** Opening Data excerpts block **

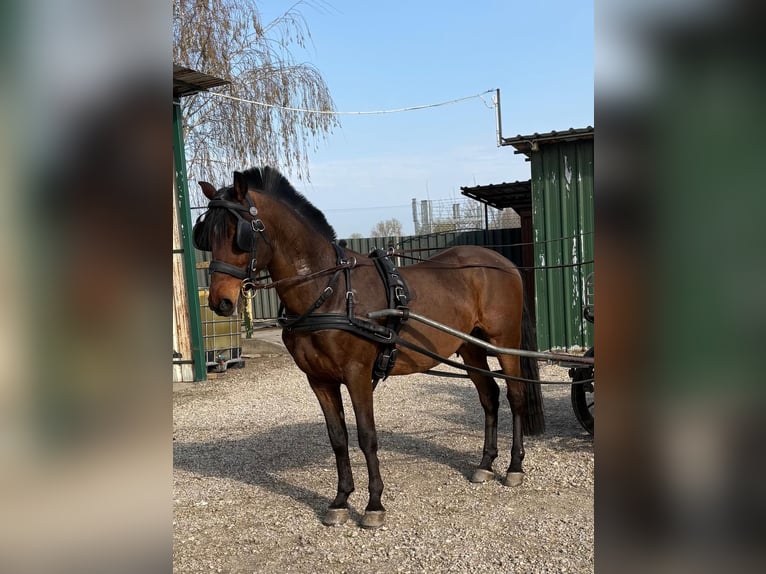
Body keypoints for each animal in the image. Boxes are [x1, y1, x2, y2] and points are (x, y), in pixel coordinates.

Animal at [192, 166, 544, 529]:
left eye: (238, 233)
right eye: (206, 236)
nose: (220, 302)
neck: (330, 290)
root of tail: (502, 262)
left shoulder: (357, 375)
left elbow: (366, 436)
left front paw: (374, 504)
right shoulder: (319, 380)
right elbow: (338, 438)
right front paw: (340, 500)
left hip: (505, 344)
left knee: (516, 396)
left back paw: (514, 467)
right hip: (471, 348)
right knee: (489, 397)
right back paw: (485, 464)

** Closing Data excerpts block **

**Your instructions**
Strip the images and reproduce the remaining records precisely.

**Written solution**
Body keypoints for each animal in the image. Boxes are [x1, y1, x2, y2] and points are (x, y), in pixel coordinates.

Animal at [192, 166, 544, 529]:
left eye: (238, 233)
right eye: (206, 236)
nose: (220, 302)
neck: (330, 290)
root of tail: (502, 262)
left shoulder: (357, 375)
left elbow: (366, 436)
left front paw: (374, 504)
right shoulder: (319, 380)
right elbow: (338, 438)
right front paw: (340, 500)
left hip: (505, 344)
left knee: (516, 396)
left back paw: (514, 467)
right hip: (471, 348)
right knee: (489, 397)
right back paw: (485, 464)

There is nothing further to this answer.